▶ Work to be completed
Set down all of the data again, character for character.
+---+
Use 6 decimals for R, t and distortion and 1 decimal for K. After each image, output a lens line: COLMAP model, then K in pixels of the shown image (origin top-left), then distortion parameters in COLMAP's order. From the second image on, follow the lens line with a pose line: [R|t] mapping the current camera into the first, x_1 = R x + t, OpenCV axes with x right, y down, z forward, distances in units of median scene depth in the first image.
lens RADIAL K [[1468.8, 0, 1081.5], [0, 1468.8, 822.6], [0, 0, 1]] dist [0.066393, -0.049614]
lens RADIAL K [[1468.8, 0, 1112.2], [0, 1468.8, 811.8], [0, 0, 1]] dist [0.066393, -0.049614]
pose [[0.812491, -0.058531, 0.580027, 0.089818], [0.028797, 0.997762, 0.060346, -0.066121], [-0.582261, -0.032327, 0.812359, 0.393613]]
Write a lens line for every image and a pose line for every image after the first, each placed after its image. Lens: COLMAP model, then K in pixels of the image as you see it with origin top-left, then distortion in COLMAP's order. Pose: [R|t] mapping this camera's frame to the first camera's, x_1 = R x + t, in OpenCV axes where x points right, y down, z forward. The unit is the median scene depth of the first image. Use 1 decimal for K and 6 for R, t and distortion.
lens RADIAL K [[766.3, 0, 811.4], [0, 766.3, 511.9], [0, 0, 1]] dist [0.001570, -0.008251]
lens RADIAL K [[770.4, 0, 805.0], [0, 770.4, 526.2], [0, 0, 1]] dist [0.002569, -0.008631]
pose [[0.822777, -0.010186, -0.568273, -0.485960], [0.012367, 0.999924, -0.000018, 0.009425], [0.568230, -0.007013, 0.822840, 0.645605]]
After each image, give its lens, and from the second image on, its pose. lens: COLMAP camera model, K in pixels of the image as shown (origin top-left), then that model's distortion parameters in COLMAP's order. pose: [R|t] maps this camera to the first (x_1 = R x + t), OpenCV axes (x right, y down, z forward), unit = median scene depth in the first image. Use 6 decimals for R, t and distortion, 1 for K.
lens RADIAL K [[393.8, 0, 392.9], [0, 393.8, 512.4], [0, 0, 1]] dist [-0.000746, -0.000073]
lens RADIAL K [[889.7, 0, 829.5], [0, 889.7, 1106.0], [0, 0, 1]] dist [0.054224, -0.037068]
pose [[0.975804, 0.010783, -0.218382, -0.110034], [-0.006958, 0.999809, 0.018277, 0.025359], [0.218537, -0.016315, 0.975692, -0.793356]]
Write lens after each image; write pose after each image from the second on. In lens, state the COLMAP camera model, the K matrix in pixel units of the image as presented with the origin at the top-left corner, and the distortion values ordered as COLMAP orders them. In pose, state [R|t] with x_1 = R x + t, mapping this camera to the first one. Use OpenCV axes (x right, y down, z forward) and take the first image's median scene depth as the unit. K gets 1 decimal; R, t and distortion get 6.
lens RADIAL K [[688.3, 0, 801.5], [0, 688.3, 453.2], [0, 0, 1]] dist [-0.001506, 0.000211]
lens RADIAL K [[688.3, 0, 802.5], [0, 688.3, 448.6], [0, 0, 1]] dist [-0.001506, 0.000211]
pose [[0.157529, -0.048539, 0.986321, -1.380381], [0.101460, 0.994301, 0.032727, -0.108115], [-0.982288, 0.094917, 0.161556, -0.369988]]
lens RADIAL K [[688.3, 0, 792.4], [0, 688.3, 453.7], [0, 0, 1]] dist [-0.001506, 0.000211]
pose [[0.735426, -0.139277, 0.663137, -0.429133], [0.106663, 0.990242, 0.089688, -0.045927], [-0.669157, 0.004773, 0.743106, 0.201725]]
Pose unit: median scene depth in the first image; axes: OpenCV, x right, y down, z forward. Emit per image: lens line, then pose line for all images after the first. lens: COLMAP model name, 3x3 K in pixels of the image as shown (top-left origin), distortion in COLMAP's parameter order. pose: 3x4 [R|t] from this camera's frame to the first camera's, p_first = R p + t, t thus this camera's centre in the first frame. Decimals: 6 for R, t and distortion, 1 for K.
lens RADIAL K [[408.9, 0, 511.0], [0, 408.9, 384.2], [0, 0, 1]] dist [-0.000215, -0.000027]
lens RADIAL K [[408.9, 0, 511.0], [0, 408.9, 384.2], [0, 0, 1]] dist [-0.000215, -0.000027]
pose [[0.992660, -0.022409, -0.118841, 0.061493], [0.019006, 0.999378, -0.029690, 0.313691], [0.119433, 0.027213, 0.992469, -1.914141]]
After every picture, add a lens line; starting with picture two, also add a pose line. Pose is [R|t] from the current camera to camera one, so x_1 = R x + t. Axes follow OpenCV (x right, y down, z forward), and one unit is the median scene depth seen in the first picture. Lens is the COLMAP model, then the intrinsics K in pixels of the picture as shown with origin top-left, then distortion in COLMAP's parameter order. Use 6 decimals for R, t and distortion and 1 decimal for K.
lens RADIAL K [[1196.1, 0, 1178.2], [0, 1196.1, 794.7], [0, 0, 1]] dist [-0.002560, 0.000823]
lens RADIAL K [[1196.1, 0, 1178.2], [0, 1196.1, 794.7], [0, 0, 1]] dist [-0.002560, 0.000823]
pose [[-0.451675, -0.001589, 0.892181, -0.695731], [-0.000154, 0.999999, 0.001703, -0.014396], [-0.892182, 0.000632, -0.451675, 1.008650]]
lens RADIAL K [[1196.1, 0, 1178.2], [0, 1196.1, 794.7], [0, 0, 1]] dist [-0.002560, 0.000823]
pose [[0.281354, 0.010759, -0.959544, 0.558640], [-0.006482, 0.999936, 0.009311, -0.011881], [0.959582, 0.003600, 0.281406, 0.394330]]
+---+
▶ Task result
Use 6 decimals for R, t and distortion and 1 decimal for K. After each image, output a lens line: COLMAP model, then K in pixels of the shown image (origin top-left), then distortion parameters in COLMAP's order. From the second image on, follow the lens line with a pose line: [R|t] mapping the current camera into the first, x_1 = R x + t, OpenCV axes with x right, y down, z forward, distances in units of median scene depth in the first image.
lens RADIAL K [[1468.8, 0, 1081.5], [0, 1468.8, 822.6], [0, 0, 1]] dist [0.066393, -0.049614]
lens RADIAL K [[1468.8, 0, 1112.2], [0, 1468.8, 811.8], [0, 0, 1]] dist [0.066393, -0.049614]
pose [[0.812491, -0.058531, 0.580027, 0.089818], [0.028797, 0.997762, 0.060346, -0.066121], [-0.582261, -0.032327, 0.812359, 0.393613]]
Write a lens line for every image and a pose line for every image after the first, each placed after its image. Lens: COLMAP model, then K in pixels of the image as you see it with origin top-left, then distortion in COLMAP's order. Pose: [R|t] mapping this camera's frame to the first camera's, x_1 = R x + t, in OpenCV axes where x points right, y down, z forward. The unit is the median scene depth of the first image. Use 1 decimal for K and 6 for R, t and distortion.
lens RADIAL K [[766.3, 0, 811.4], [0, 766.3, 511.9], [0, 0, 1]] dist [0.001570, -0.008251]
lens RADIAL K [[770.4, 0, 805.0], [0, 770.4, 526.2], [0, 0, 1]] dist [0.002569, -0.008631]
pose [[0.822777, -0.010186, -0.568273, -0.485960], [0.012367, 0.999924, -0.000018, 0.009425], [0.568230, -0.007013, 0.822840, 0.645605]]
After each image, give its lens, and from the second image on, its pose. lens: COLMAP camera model, K in pixels of the image as shown (origin top-left), then that model's distortion parameters in COLMAP's order. pose: [R|t] maps this camera to the first (x_1 = R x + t), OpenCV axes (x right, y down, z forward), unit = median scene depth in the first image. Use 6 decimals for R, t and distortion, 1 for K.
lens RADIAL K [[393.8, 0, 392.9], [0, 393.8, 512.4], [0, 0, 1]] dist [-0.000746, -0.000073]
lens RADIAL K [[889.7, 0, 829.5], [0, 889.7, 1106.0], [0, 0, 1]] dist [0.054224, -0.037068]
pose [[0.975804, 0.010783, -0.218382, -0.110034], [-0.006958, 0.999809, 0.018277, 0.025359], [0.218537, -0.016315, 0.975692, -0.793356]]
Write lens after each image; write pose after each image from the second on. In lens, state the COLMAP camera model, the K matrix in pixel units of the image as presented with the origin at the top-left corner, and the distortion values ordered as COLMAP orders them. In pose, state [R|t] with x_1 = R x + t, mapping this camera to the first one. Use OpenCV axes (x right, y down, z forward) and take the first image's median scene depth as the unit. K gets 1 decimal; R, t and distortion get 6.
lens RADIAL K [[688.3, 0, 801.5], [0, 688.3, 453.2], [0, 0, 1]] dist [-0.001506, 0.000211]
lens RADIAL K [[688.3, 0, 802.5], [0, 688.3, 448.6], [0, 0, 1]] dist [-0.001506, 0.000211]
pose [[0.157529, -0.048539, 0.986321, -1.380381], [0.101460, 0.994301, 0.032727, -0.108115], [-0.982288, 0.094917, 0.161556, -0.369988]]
lens RADIAL K [[688.3, 0, 792.4], [0, 688.3, 453.7], [0, 0, 1]] dist [-0.001506, 0.000211]
pose [[0.735426, -0.139277, 0.663137, -0.429133], [0.106663, 0.990242, 0.089688, -0.045927], [-0.669157, 0.004773, 0.743106, 0.201725]]
Pose unit: median scene depth in the first image; axes: OpenCV, x right, y down, z forward. Emit per image: lens line, then pose line for all images after the first. lens: COLMAP model name, 3x3 K in pixels of the image as shown (top-left origin), distortion in COLMAP's parameter order. pose: 3x4 [R|t] from this camera's frame to the first camera's, p_first = R p + t, t thus this camera's centre in the first frame. Decimals: 6 for R, t and distortion, 1 for K.
lens RADIAL K [[408.9, 0, 511.0], [0, 408.9, 384.2], [0, 0, 1]] dist [-0.000215, -0.000027]
lens RADIAL K [[408.9, 0, 511.0], [0, 408.9, 384.2], [0, 0, 1]] dist [-0.000215, -0.000027]
pose [[0.992660, -0.022409, -0.118841, 0.061493], [0.019006, 0.999378, -0.029690, 0.313691], [0.119433, 0.027213, 0.992469, -1.914141]]
After every picture, add a lens line; starting with picture two, also add a pose line. Pose is [R|t] from the current camera to camera one, so x_1 = R x + t. Axes follow OpenCV (x right, y down, z forward), and one unit is the median scene depth seen in the first picture. Lens is the COLMAP model, then the intrinsics K in pixels of the picture as shown with origin top-left, then distortion in COLMAP's parameter order. Use 6 decimals for R, t and distortion and 1 decimal for K.
lens RADIAL K [[1196.1, 0, 1178.2], [0, 1196.1, 794.7], [0, 0, 1]] dist [-0.002560, 0.000823]
lens RADIAL K [[1196.1, 0, 1178.2], [0, 1196.1, 794.7], [0, 0, 1]] dist [-0.002560, 0.000823]
pose [[-0.451675, -0.001589, 0.892181, -0.695731], [-0.000154, 0.999999, 0.001703, -0.014396], [-0.892182, 0.000632, -0.451675, 1.008650]]
lens RADIAL K [[1196.1, 0, 1178.2], [0, 1196.1, 794.7], [0, 0, 1]] dist [-0.002560, 0.000823]
pose [[0.281354, 0.010759, -0.959544, 0.558640], [-0.006482, 0.999936, 0.009311, -0.011881], [0.959582, 0.003600, 0.281406, 0.394330]]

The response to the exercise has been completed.